Oh. Au ton attristé de l'irlandais, Lebeau commençait à voir où les choses allaient mener.

- Les choses… ne se sont pas déroulées comme prévu.

Welsh s'arrêta là et White reprit, la mine sombre.

- Ils sont tous morts, les trois gars qui avaient été entraînés par Newkirk. L'un d'eux était le meilleur ami de Williams.

Merde. Cracha Lebeau.

Les choses devenaient plus claires.

- Mais comment Newkirk s'en est sorti ?

White lança un regard méfiant en direction du malade qui n'avait pas bronché.

- C'est là toute la question, n'est-ce pas ?

Bon sang, songea Lebeau. Alors non seulement Williams mettait la mort de son ami sur le dos du plan d'évasion raté de Newkirk mais en plus les gars du camp soupçonnaient ce dernier d'avoir, soit été pris de lâcheté au dernier moment et envoyé ses camarades à la mort, soit, pire, d'avoir directement traité avec l'ennemi ? Il ne connaissait pas vraiment Newkirk mais il savait que cela n'avait aucun sens.

La porte s'ouvrit brutalement, les faisant sursauter tous les trois comme s'ils avaient été pris en train de faire quelque chose de mal. Lebeau craignit de voir entrer Williams et sa clique, il n'avait pas le courage de se battre encore, mais ce n'était que Schultz.

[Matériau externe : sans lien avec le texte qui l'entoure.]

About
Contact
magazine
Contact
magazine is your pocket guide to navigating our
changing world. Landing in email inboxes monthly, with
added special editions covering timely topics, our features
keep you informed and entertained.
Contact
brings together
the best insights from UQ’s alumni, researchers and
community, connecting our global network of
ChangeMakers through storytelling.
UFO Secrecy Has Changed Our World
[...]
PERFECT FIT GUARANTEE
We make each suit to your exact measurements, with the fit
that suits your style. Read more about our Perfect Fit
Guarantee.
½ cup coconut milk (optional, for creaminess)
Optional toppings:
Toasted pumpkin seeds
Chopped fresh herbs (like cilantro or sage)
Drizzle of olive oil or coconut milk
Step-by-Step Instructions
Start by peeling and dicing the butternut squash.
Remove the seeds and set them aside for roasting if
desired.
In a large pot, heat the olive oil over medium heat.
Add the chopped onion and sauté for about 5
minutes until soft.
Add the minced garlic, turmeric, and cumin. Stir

L'Allemand souriait et Lebeau se leva précipitamment, espérant une bonne nouvelle. Schultz referma la porte derrière lui et posa son fusil contre le mur. Le Français ne se fit même pas la remarque de l'absurdité du geste tellement il était heureux de récupérer le sac en papier tendu. Il n'était pas bien gros mais c'était déjà ça.

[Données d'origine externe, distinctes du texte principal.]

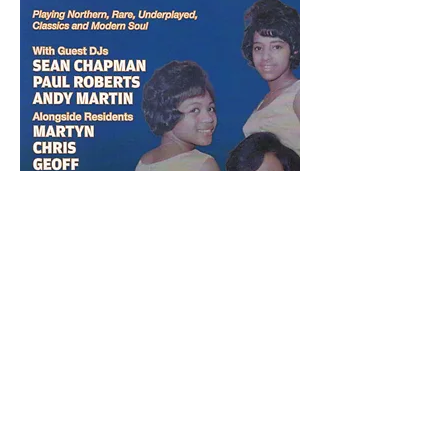
Share this event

- Le citron c'est compliqué d'en trouver mais j'ai réussi à en prendre un dans la réserve du colonel. Le cuistot a bien voulu me donner du brocoli. Il m'a dit que c'était plein de vitamine C. C'est bien ça qu'il lui faut à l'Engländer ?

Lebeau paniqua un peu à la mention du cuistot. Est-ce que Schultz lui avait dit à quoi allaient servir les légumes.

- Le cuisinier est un bon gars. Comprit Schultz en voyant le visage du français se décomposer. Il vient de la ville, ce n'est pas un soldat. Il m'a vu prendre le citron et m'a posé des questions. Quand il a compris, il a eu l'air vraiment peiné pour Newkirk. Il ne posera pas de problème.

Le français l'espérait vraiment mais ce n'était pas demain la veille qu'il ferait confiance aux allemands.

- Merci Schultz. Vous venez surement de lui sauver la vie. Dit-il en tapotant le bras de l'Allemand dans un geste d'appréciation.